■ Task brief:
Please give again, exactly and only, the stretch of lines from the one containing "(144, 103) none -> (363, 135) //" to the end of the entries below.

****************

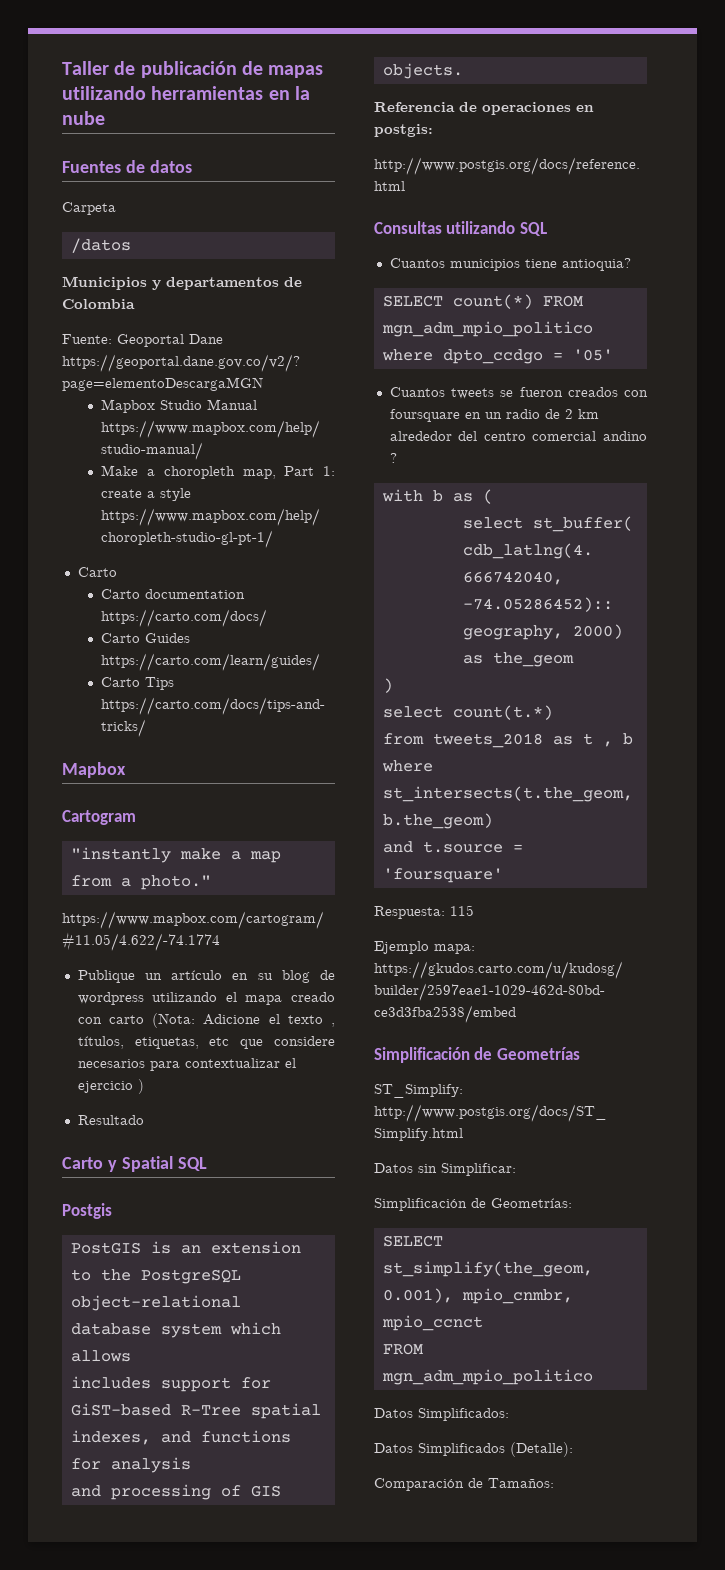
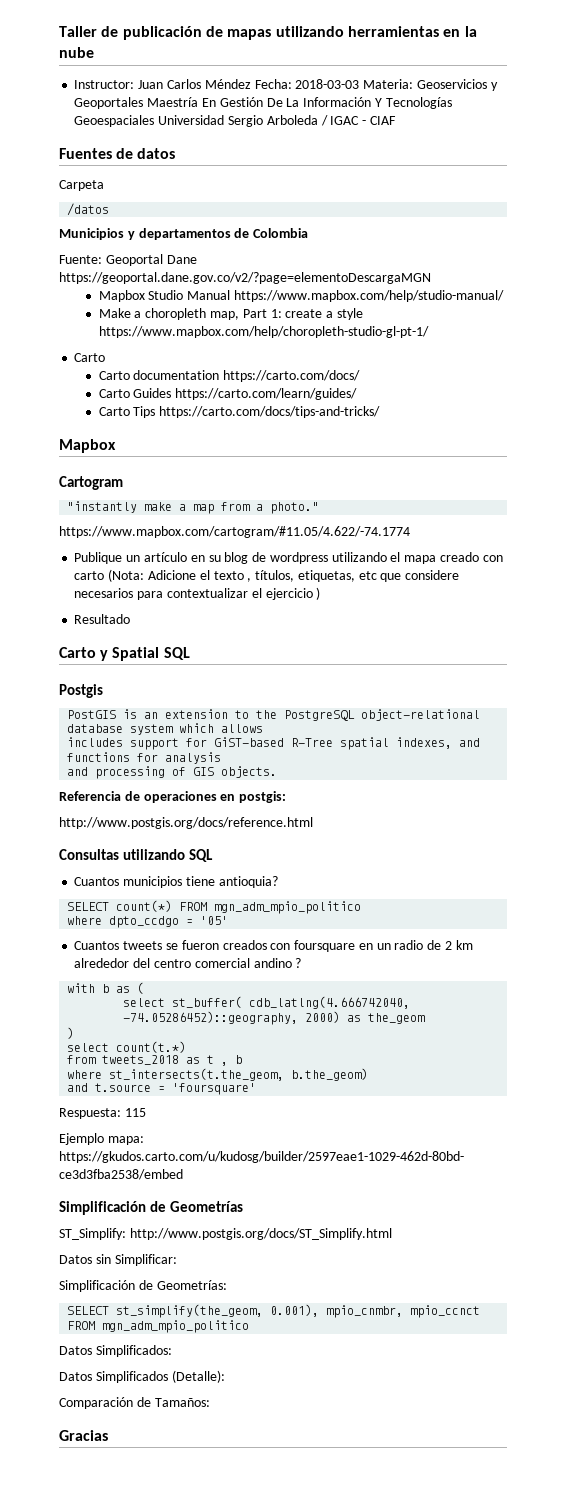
(105, 118) none -> [74,79,498,91] [74,97,452,109] [74,115,396,127] // Instructor: Juan Carlos Méndez Fecha: 2018-03-03 Materia: Geoservicios y Geoportales Maestría En Gestión De La Información Y Tecnologías Geoespaciales Universidad Sergio Arboleda / IGAC - CIAF
(554, 1483) none -> [59,1430,108,1441] // Gracias

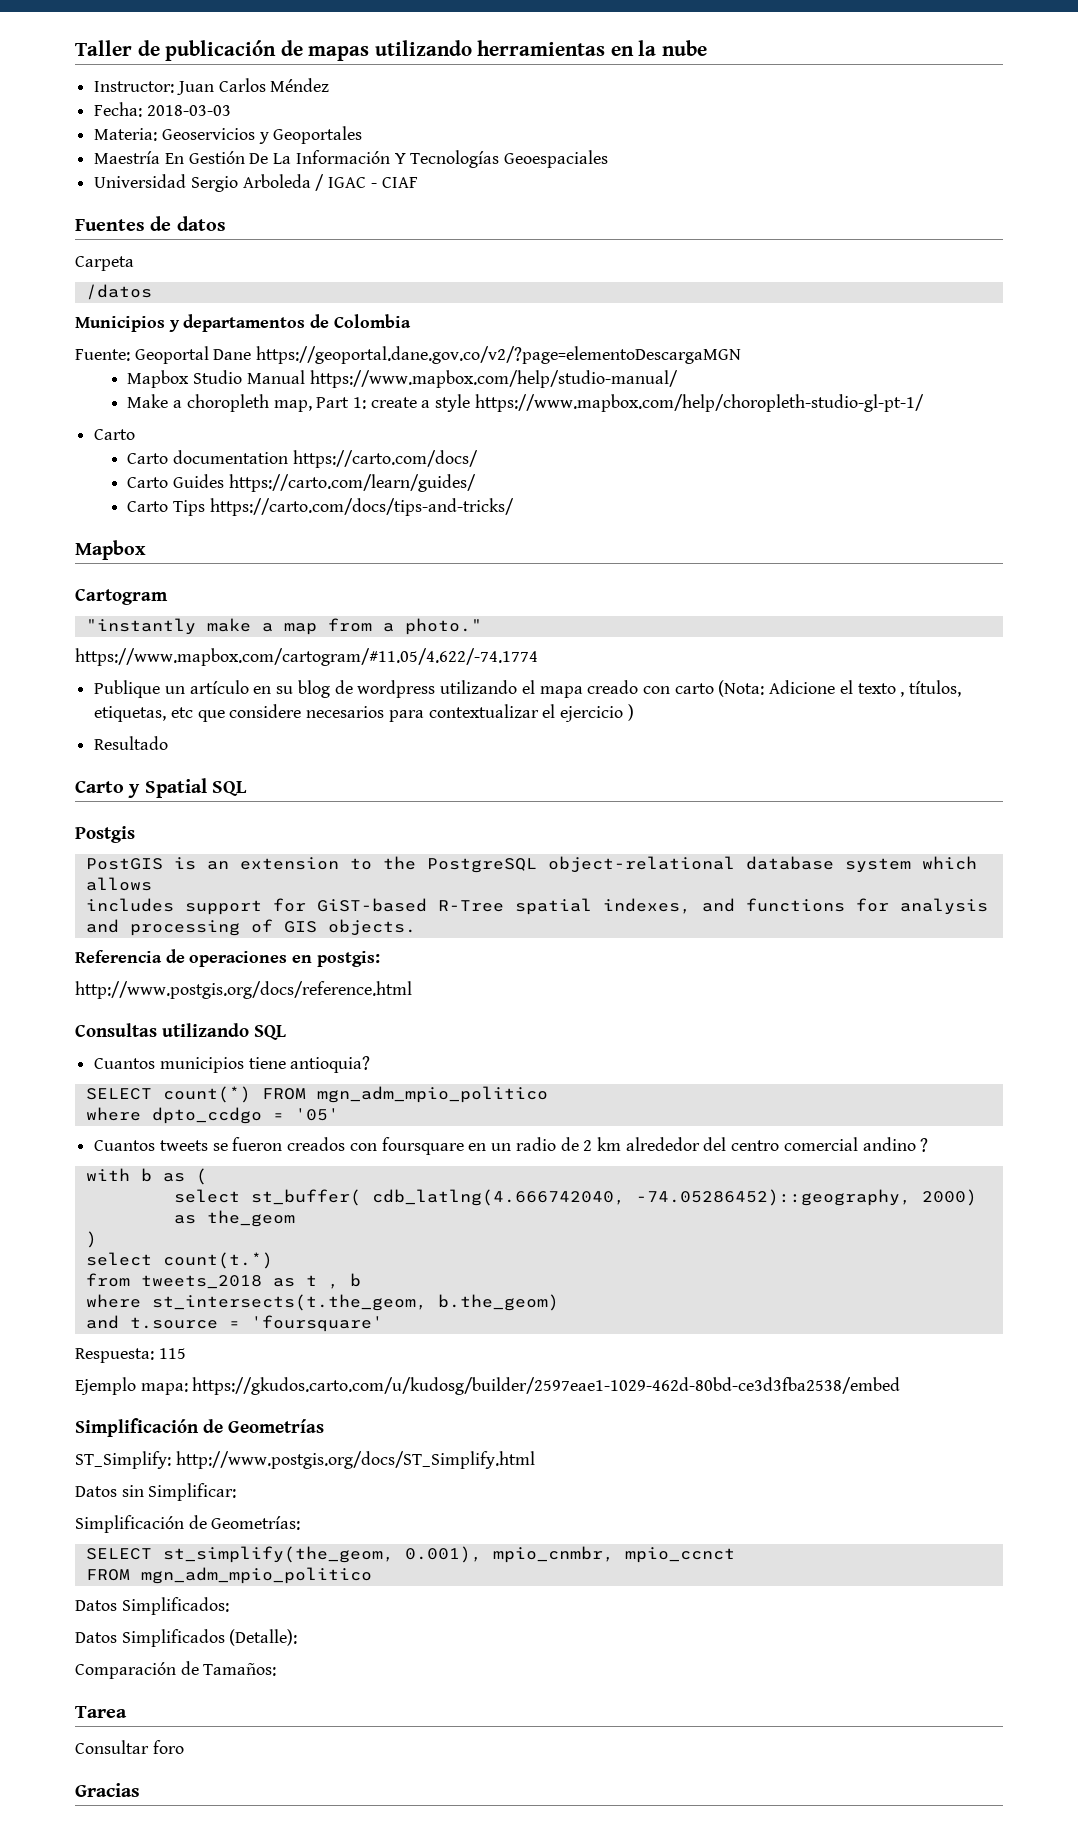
(251, 84) none -> (330, 85) //
(360, 84) none -> (231, 110) //
(144, 103) none -> (363, 135) //
(155, 121) none -> (609, 159) //
(210, 1402) none -> [75,1706,127,1718] [75,1740,184,1754] // Tarea // Consultar foro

****************

■ Response box:
(144, 103) none -> (363, 135) //
(155, 121) none -> (609, 159) //
(210, 1402) none -> [75,1706,127,1718] [75,1740,184,1754] // Tarea // Consultar foro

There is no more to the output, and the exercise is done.